Exercise requirements: Find the line containing "-90,7 +90,7 @@", then output it and every line after it through the end of the listing below, exactly as written.

START Record extracts

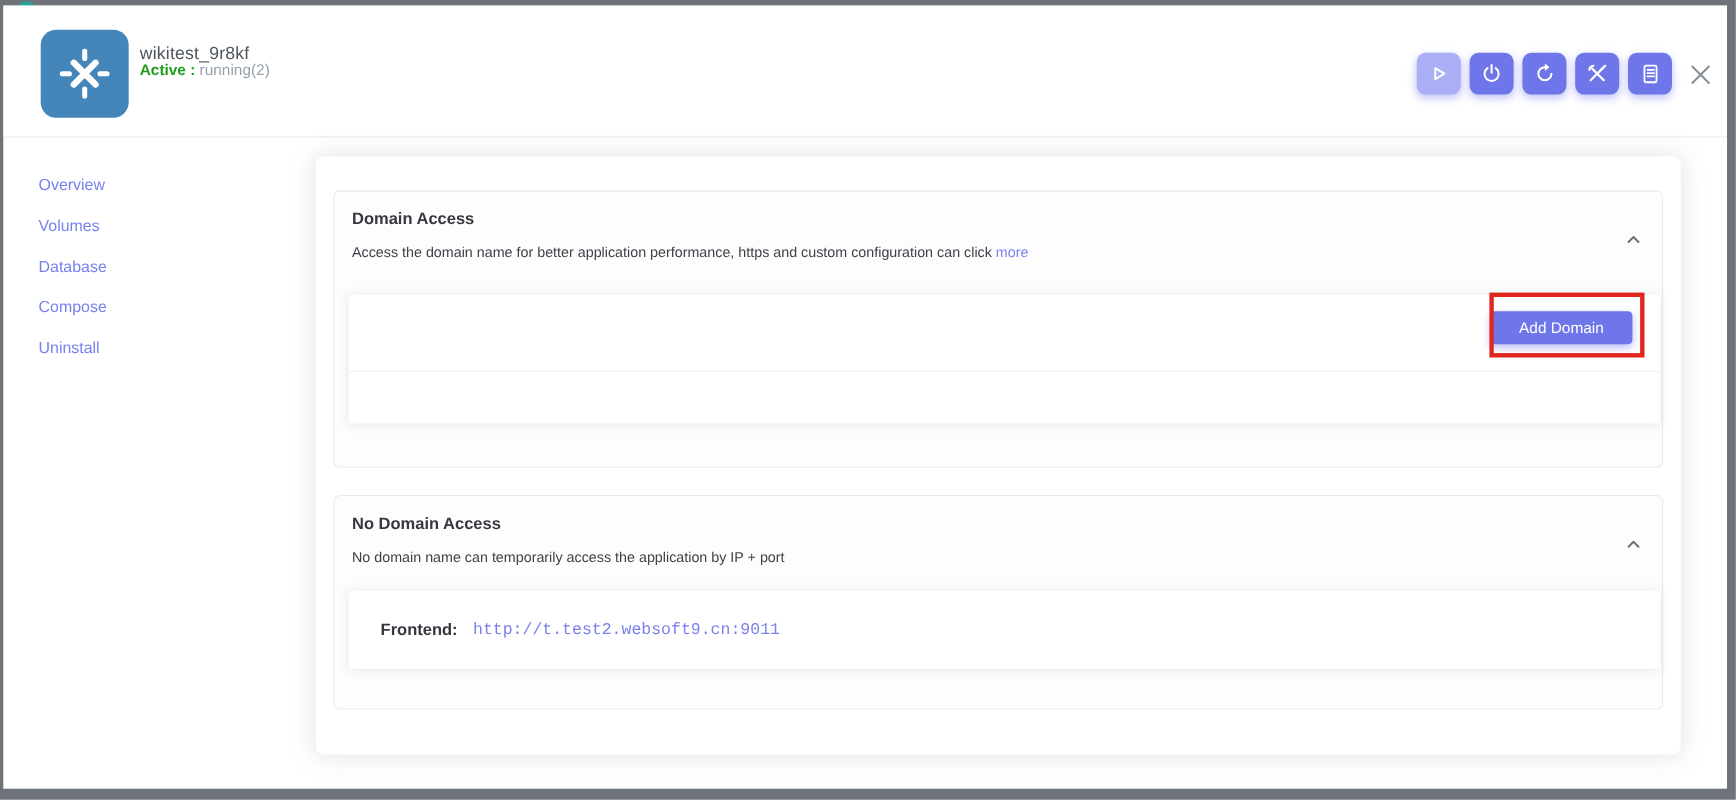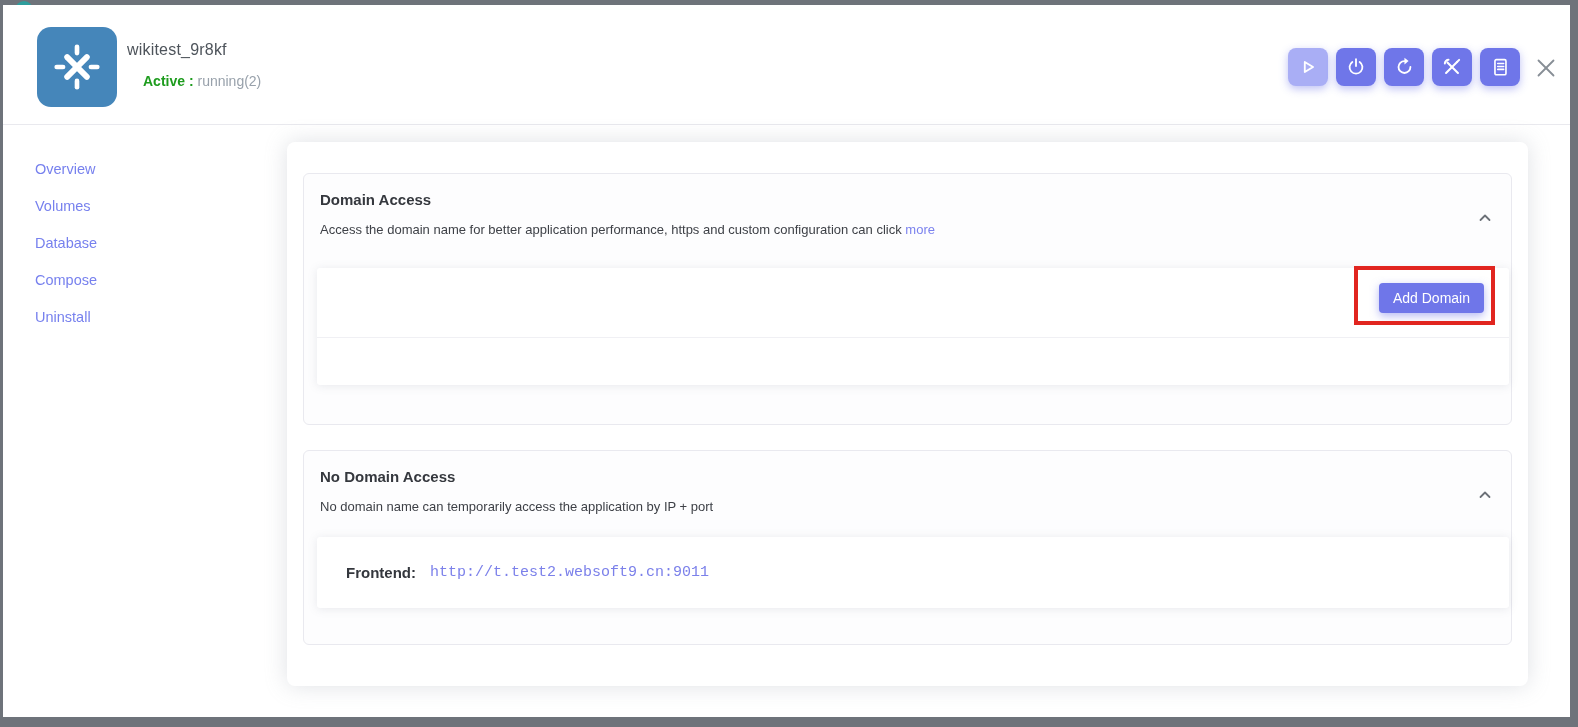--- a/index.html
+++ b/index.html
@@ -32,7 +32,7 @@
     position:absolute; left:124px; top:36px;
     font-size:16px; font-weight:normal; color:#4e545b; letter-spacing:.2px;
   }
-  .app-status{ position:absolute; left:124px; top:68px; font-size:14px;margin-left:16px; }
+  .app-status{ position:absolute; left:124px; top:50px; font-size:14px; }
   .status-label{ color:#1e9c1e; font-weight:bold; }
   .status-value{ color:#98a1ab; }
   .actions{

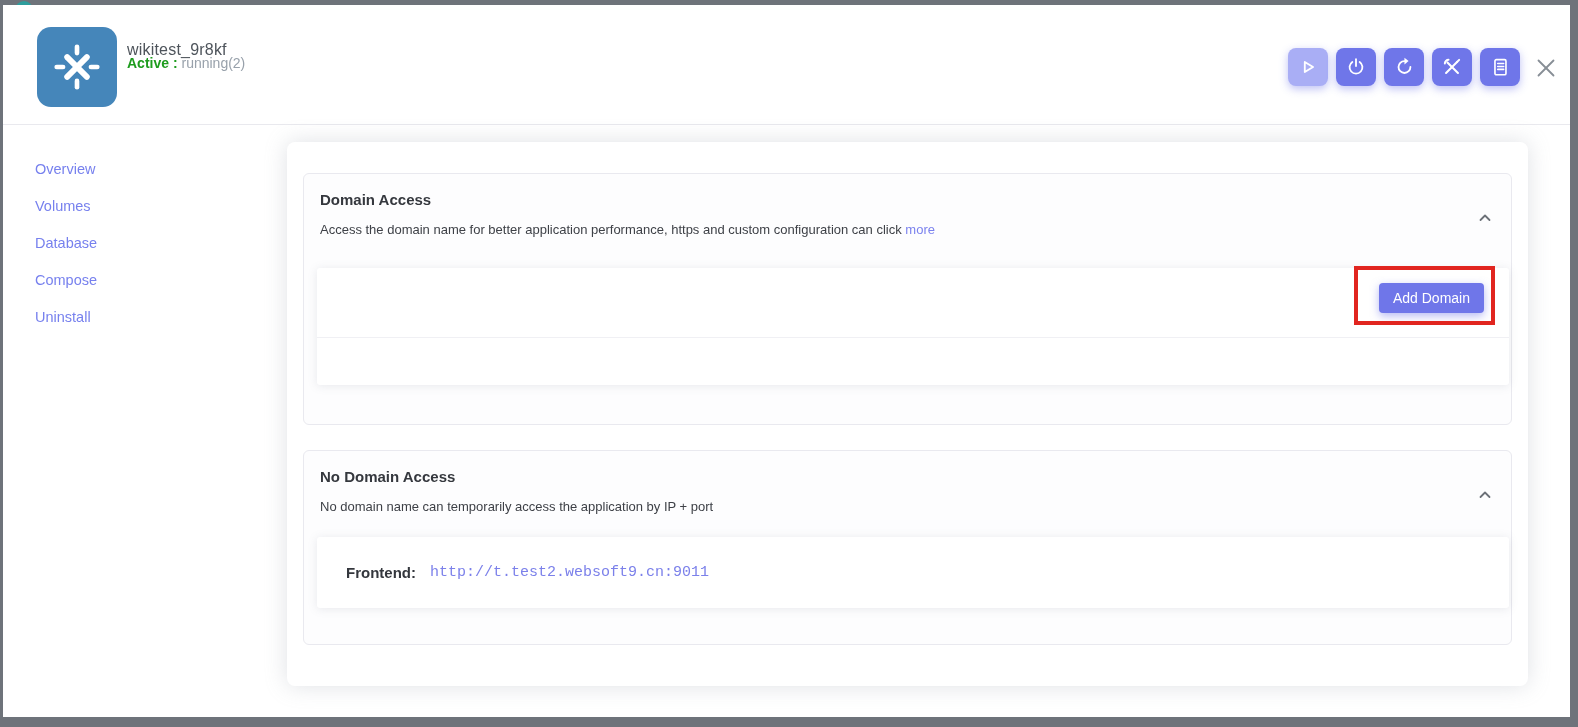--- a/index.html
+++ b/index.html
@@ -90,7 +90,7 @@
   .inner-row1{ position:relative; height:70px; border-bottom:1px solid #f0f0f4; }
   .inner-row2{ height:46px; }
   .add-domain-btn{
-    position:absolute; right:25px; top:15px; height:30px; padding:0 14px;
+    position:absolute; right:25px; top:15px; height:30px; padding:0 26px;
     background:#6f76e9; color:#fff; font-size:14px; border:none; border-radius:4px;
     cursor:pointer; box-shadow:0 3px 8px rgba(111,118,233,.5);
     font-family:"Liberation Sans", sans-serif;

END Record extracts

Result:
@@ -90,7 +90,7 @@
   .inner-row1{ position:relative; height:70px; border-bottom:1px solid #f0f0f4; }
   .inner-row2{ height:46px; }
   .add-domain-btn{
-    position:absolute; right:25px; top:15px; height:30px; padding:0 14px;
+    position:absolute; right:25px; top:15px; height:30px; padding:0 26px;
     background:#6f76e9; color:#fff; font-size:14px; border:none; border-radius:4px;
     cursor:pointer; box-shadow:0 3px 8px rgba(111,118,233,.5);
     font-family:"Liberation Sans", sans-serif;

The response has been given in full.